If you haven’t used Azure OpenAI before, here’s what you need to do by follwoing the steps in Create and deploy an Azure OpenAI in Azure AI Foundry Models resource :

  1. Head to Azure Portal

  2. Create a new Azure Open AI and navigate to AI Foundry

  3. Add a deployment of the gpt-35-turbo model

  4. Note down your endpoint URL and API key

We’ll use these in the next step to send feedback text to the GPT model and get a sentiment label back.


🐍Step 3: Write your PySpark Notebook

Back in Fabric, create a new Notebook using PySpark; in your Lakehouse, click on "New Notebook" from "Open Notebook" menu.

Screenshot 2025-06-18 at 7.52.07 PM.png

 

You can start using your codes on Notebook using Phyton or any preferred language.

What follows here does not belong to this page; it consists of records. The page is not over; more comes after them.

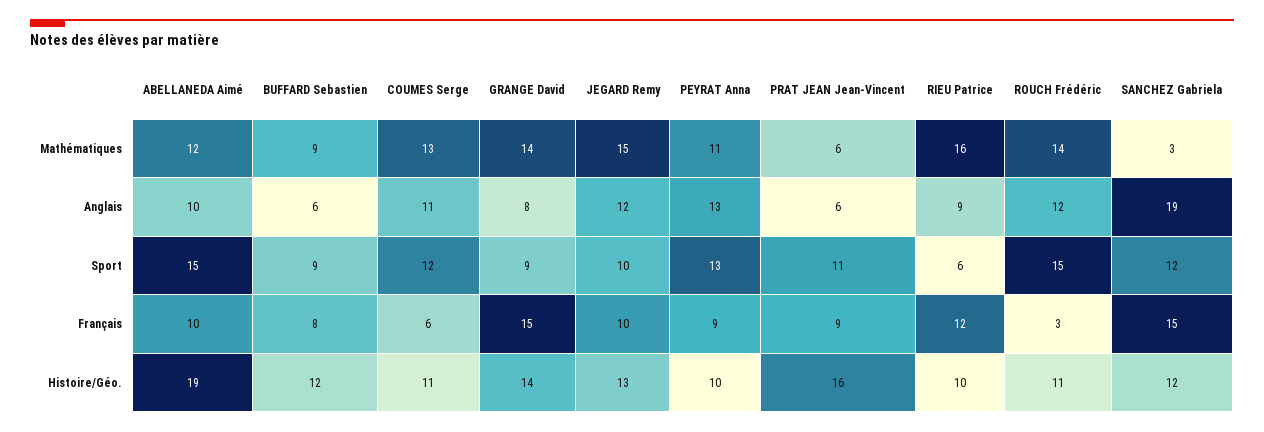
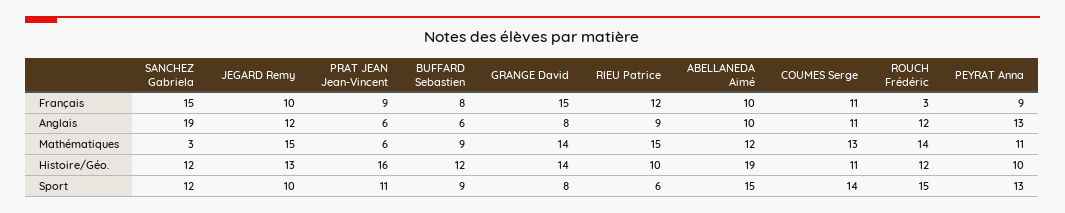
  {
    "ABELLANEDA Aimé": {
      "Mathématiques": 12,
      "Anglais": 10,
      "Sport": 15,
      "Français": 10,
      "Histoire/Géo.": 19
    },
    "BUFFARD Sebastien": {
      "Mathématiques": 9,
      "Anglais": 6,
      "Sport": 9,
      "Français": 8,
      "Histoire/Géo.": 12
    },
    "COUMES Serge": {
      "Mathématiques": 13,
      "Anglais": 11,
-     "Sport": 12,
+     "Sport": 14,
-     "Français": 6,
+     "Français": 11,
      "Histoire/Géo.": 11
    },
    "GRANGE David": {
      "Mathématiques": 14,
      "Anglais": 8,
-     "Sport": 9,
+     "Sport": 8,
      "Français": 15,
      "Histoire/Géo.": 14
    },
    "JEGARD Remy": {
      "Mathématiques": 15,
      "Anglais": 12,
      "Sport": 10,
      "Français": 10,
      "Histoire/Géo.": 13
    },
    "PEYRAT Anna": {
      "Mathématiques": 11,
      "Anglais": 13,
      "Sport": 13,
      "Français": 9,
      "Histoire/Géo.": 10
    },
    "PRAT JEAN Jean-Vincent": {
      "Mathématiques": 6,
      "Anglais": 6,
      "Sport": 11,
      "Français": 9,
      "Histoire/Géo.": 16
    },
    "RIEU Patrice": {
-     "Mathématiques": 16,
+     "Mathématiques": 15,
      "Anglais": 9,
      "Sport": 6,
      "Français": 12,
      "Histoire/Géo.": 10
    },
    "ROUCH Frédéric": {
      "Mathématiques": 14,
      "Anglais": 12,
      "Sport": 15,
      "Français": 3,
-     "Histoire/Géo.": 11
+     "Histoire/Géo.": 12
    },
    "SANCHEZ Gabriela": {
      "Mathématiques": 3,
      "Anglais": 19,
      "Sport": 12,
      "Français": 15,
      "Histoire/Géo.": 12
    }
  }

Screenshot 2025-06-18 at 7.54.25 PM.png

 

Load your customer feedback table:

df = spark.read.format("delta").load("Tables/raw_customer_feedback")

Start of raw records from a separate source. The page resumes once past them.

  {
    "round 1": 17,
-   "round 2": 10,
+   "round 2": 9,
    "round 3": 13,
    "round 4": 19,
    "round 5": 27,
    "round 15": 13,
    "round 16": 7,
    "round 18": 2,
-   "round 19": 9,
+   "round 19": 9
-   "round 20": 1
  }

Now let’s connect to the OpenAI API and classify each feedback entry. You’ll use Python’s requests module to send text and get a response:

from pyspark.sql.functions import col, udf
import requests

# Azure OpenAI Config
AZURE_OPENAI_ENDPOINT = "https://customname.openai.azure.com/"
AZURE_OPENAI_API_KEY = "secretkey"
DEPLOYMENT_NAME = "gpt-4o"

headers = {
    "Content-Type": "application/json",
    "api-key": AZURE_OPENAI_API_KEY
}
def analyze_sentiment(text):
    try:
        payload = {
            "messages": [{"role": "system", "content": "Analyze sentiment as Positive, Neutral, or Negative"},
                         {"role": "user", "content": text}],
            "max_tokens": 100
        }

        response = requests.post(
            f"{AZURE_OPENAI_ENDPOINT}openai/deployments/{DEPLOYMENT_NAME}/chat/completions?api-version=2023-07-01-preview",
            headers=headers, json=payload
        )

        sentiment = response.json()["choices"][0]["message"]["content"]
        return sentiment
    except Exception as e:
        return "Error"

analyze_sentiment_udf = udf(analyze_sentiment)

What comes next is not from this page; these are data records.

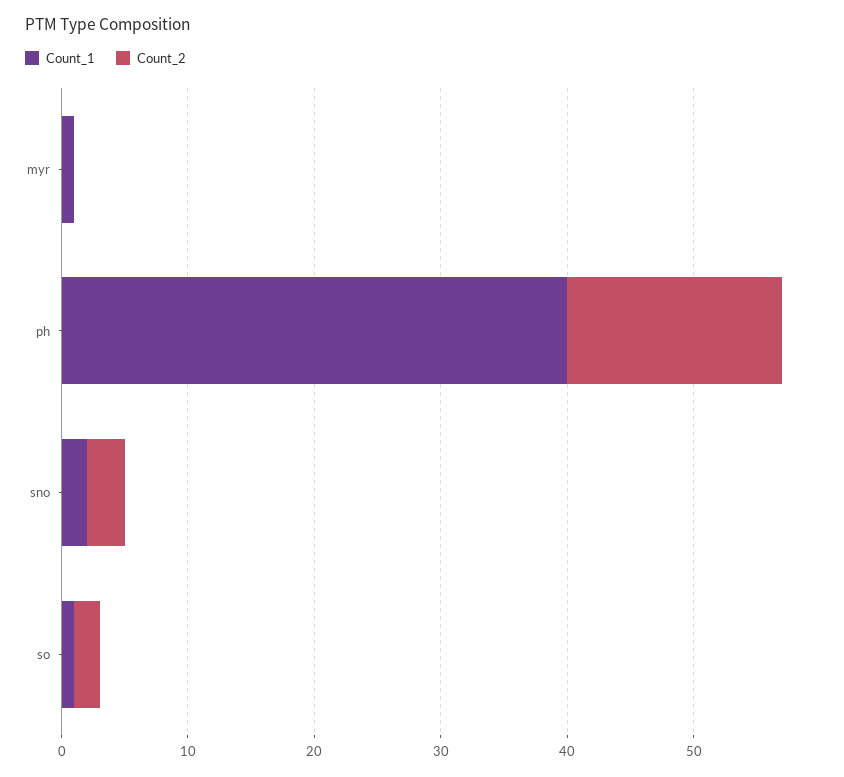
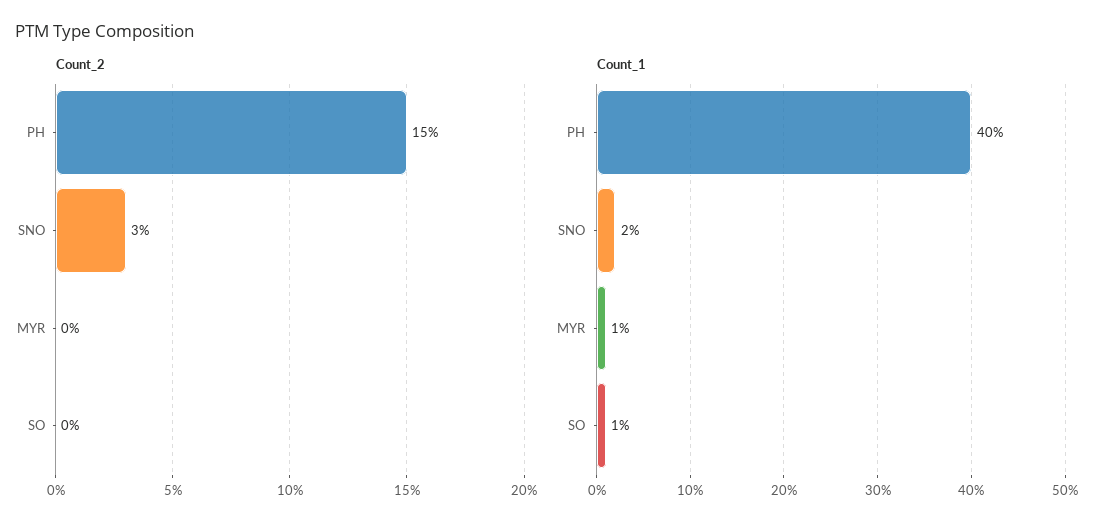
  {
    "Count_1": {
      "myr": 1,
      "ph": 40,
      "sno": 2,
      "so": 1
    },
    "Count_2": {
      "myr": 0,
-     "ph": 17,
+     "ph": 15,
      "sno": 3,
-     "so": 2
+     "so": 0
    }
  }

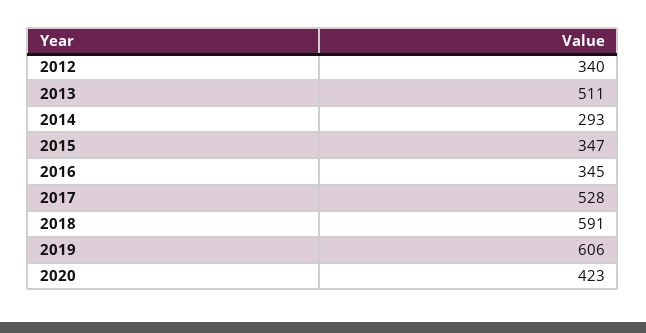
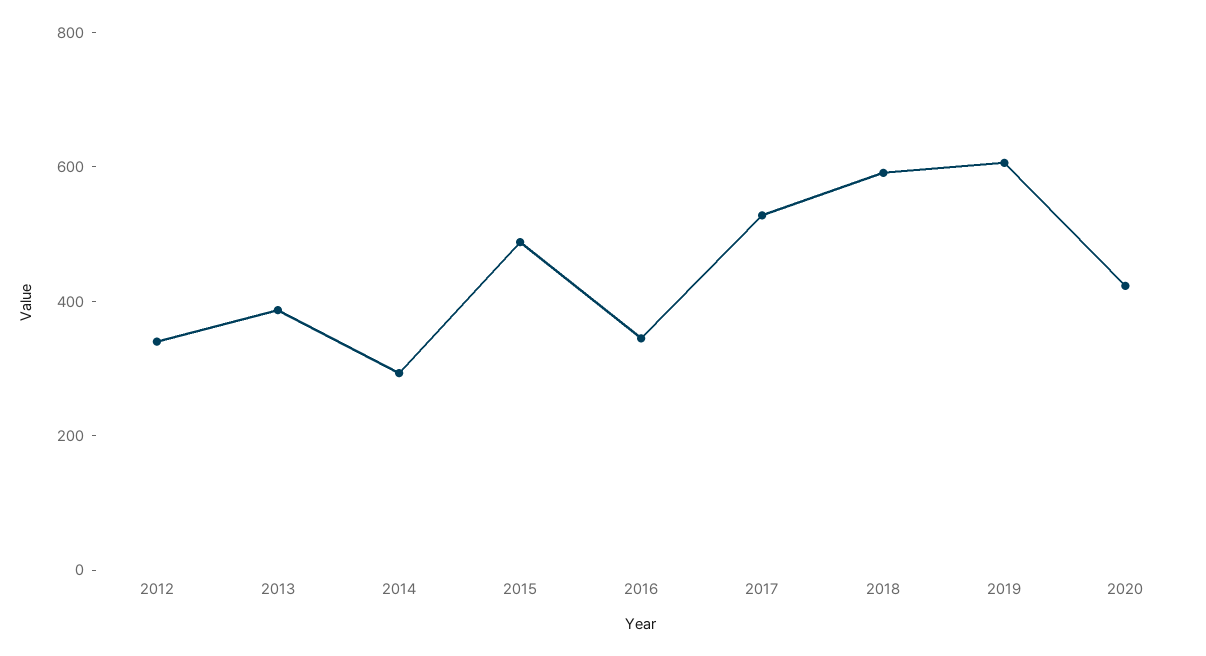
  {
    "2012": 340,
-   "2013": 511,
+   "2013": 400,
    "2014": 293,
-   "2015": 347,
+   "2015": 500,
    "2016": 345,
    "2017": 528,
    "2018": 591,
    "2019": 606,
    "2020": 423
  }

Then apply that to each row:

df_enriched = df.withColumn("Sentiment", analyze_sentiment_udf(col("Feedback")))
df_enriched.write.format("delta").mode("overwrite").save("Tables/customer_feedback_enriched")

This adds a new sentiment column to your data and saves it back into your Lakehouse.

You can see the created table with new sentiment field in your Lakehouse.

Screenshot 2025-06-18 at 7.56.50 PM.png

 


🔄Step 4: Automate with a Data Pipeline

To avoid running the notebook manually every time, create a Data Pipeline.

  1. Add a Notebook activity and point it to the notebook you just wrote.

  2. Set a trigger to run the pipeline on a schedule, or whenever new data arrives.

  3. (Optional) Add a dataflow before the notebook to clean/prepare input data.

Screenshot 2025-06-18 at 8.00.53 PM.png

 

Now you’ve got a repeatable pipeline!


📊Step 5: Build a Power BI Report

Last step—open Power BI (either within Fabric or using Desktop) and connect to your Lakehouse.

Load the feedback_with_sentiment table and build a few visuals:

  • Pie chart showing the sentiment split

  • Table of feedback messages with their sentiment

  • Time-based trends if you’ve got timestamps

Screenshot 2025-06-18 at 8.03.37 PM.png

 

Tip: You can also set custom colors for sentiment categories—like red for Negative, green for Positive—to make things more intuitive.


🎥Watch the Full Walkthrough

If you prefer to follow along visually, I’ve recorded a full 25-minute video showing every step, including:

  • Creating the workspace & lakehouse

  • Writing the PySpark code

  • Connecting to Azure OpenAI

  • Automating with a pipeline

  • Building the report

📂Grab the code and sample data: https://github.com/mehrdadabdollahi/AI-Powered-Sentiment-Analysis-in-Microsoft-Fabric-with-Azure-Ope... 


Final Thoughts

This project shows how easy it is to plug AI into your data pipelines using Microsoft Fabric—no need to build or train models. With PySpark, Azure OpenAI, and Power BI all in one ecosystem, you get a powerful setup that’s easy to maintain and scale.

If you’re already in the Microsoft data world, this is a great way to dip your toes into AI without leaving the tools you know.

Let me know how it goes—or how you’d extend it further (like adding language detection, tagging, or summarization).